Back in the 50s and 60s people used to ascribe a Great Plan to the Soviets, describing them as a vast, well-oiled monolith, like a slow-moving avalanch. They did have a political goal, but they were more like a group of thieves walking along a hotel corridor, trying every doorknob in case they found an unlocked room. Opportunism can work, but you need luck. Bu$hCo is a bit more organized, I think.

As for the AC-130 gunships I think we discussed their use in a retreat option, here http://www.mainandcentral.org/archives/2005/11/a_fighting_retr.html
and here http://www.mainandcentral.org/archives/2005/11/a_fighting_retr_1.html
and here http://www.mainandcentral.org/archives/2006/03/americans_in_ci.html

The writer Christopher Albritton discussed them here in his blog http://www.back-to-iraq.com/archives/2004/04/us_pounds_fallujah_fighting_in.php

As for therir being used in urban environments, just what have you seen in our military's actions in Iraq that brings you to the conclusion that they're careful about conserving civilian life?

Yes, I'm sure the JCS have tasked their staffs with several variations on the withdrawal option. Here's hoping it can be orderly, and not a fighting retreat.

Posted by: drtomaso at August 30, 2006 08:40 AM

I think there are two key words here that need to be shouted at the top of our lungs until the mainstream media picks up the story: secret evidence.

Secret-Jesus. Tap-Dancing. Christ-Evidence. Which may or may not have been obtained from torturing some yokel til he told these people what they wanted to hear- you'll never know, 'cause its a secret.

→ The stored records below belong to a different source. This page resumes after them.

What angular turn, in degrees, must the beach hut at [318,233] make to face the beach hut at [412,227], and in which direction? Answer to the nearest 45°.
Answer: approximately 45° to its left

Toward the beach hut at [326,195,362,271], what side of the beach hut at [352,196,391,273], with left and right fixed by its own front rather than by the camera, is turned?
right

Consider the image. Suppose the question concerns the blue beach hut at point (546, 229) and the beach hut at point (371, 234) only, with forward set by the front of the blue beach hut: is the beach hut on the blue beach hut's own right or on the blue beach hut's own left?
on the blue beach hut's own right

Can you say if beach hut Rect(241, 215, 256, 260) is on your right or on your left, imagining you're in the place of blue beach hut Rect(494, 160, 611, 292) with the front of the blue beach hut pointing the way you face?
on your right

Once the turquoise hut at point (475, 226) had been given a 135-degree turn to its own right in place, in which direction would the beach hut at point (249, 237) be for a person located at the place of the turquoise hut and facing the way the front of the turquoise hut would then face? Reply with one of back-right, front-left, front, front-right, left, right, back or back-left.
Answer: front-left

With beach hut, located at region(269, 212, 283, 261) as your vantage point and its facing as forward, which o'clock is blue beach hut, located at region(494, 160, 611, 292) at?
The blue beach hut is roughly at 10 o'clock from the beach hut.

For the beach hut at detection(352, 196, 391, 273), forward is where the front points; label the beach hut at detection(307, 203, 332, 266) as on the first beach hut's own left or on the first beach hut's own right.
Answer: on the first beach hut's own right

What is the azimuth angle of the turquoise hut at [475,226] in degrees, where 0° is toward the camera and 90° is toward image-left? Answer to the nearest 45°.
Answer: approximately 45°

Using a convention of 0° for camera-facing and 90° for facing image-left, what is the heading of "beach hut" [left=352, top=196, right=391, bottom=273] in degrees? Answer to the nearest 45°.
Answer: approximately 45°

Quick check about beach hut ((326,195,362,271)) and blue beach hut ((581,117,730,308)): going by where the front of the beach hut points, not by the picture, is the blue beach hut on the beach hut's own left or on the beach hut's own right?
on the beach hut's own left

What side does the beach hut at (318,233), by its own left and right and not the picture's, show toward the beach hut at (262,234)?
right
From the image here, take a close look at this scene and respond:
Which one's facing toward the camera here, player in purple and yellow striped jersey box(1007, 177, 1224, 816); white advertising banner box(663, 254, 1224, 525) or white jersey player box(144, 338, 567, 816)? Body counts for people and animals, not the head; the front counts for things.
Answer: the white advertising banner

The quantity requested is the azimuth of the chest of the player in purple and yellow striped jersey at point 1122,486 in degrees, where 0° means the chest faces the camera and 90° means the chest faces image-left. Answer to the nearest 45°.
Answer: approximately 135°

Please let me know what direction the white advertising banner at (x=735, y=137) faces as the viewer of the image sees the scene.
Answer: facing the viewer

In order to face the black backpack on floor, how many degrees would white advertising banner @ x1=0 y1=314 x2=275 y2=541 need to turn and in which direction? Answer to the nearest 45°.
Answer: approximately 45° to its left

I don't know what's scarier- the fact that Americans (Bush's administration hasnt been deported, yet) are actually putting these policies into action, or that the average american, upon hearing of this, will just nod his head and mutter something about the world changing on 9/11 and fightin' em there so we dont have to fight em here.

Guys- I never served. Thank you all for your sacrifices at the altar of liberty. I'm terribly sorry it appears to have been for nothing.

Posted by: Chuck Cliff at August 31, 2006 12:15 AM

Secret trials, secret evidence, secrect sentences, secret prisons and prisoners -- Jesus H P C!

I did a post not so long ago about a Prisoner With No Name and had my doubts that I had gone a bit over the top -- said doubts have now been thrown over my left shoulder.

But lets's look at the bright side!!!

Bush has shown that maybe he actually has read some of thos 65 books they were talking about -- and one of them must be Kafka -- the Trial, I guess.

Posted by: Lurch at August 31, 2006 10:12 AM

You know, Chuck, you're right. The Trial is a possibility.

The Prisoner With No Name reminds me of that terrific TV series starring Patrick McGoohan.which posed such fascinating ethical and philosophical questions.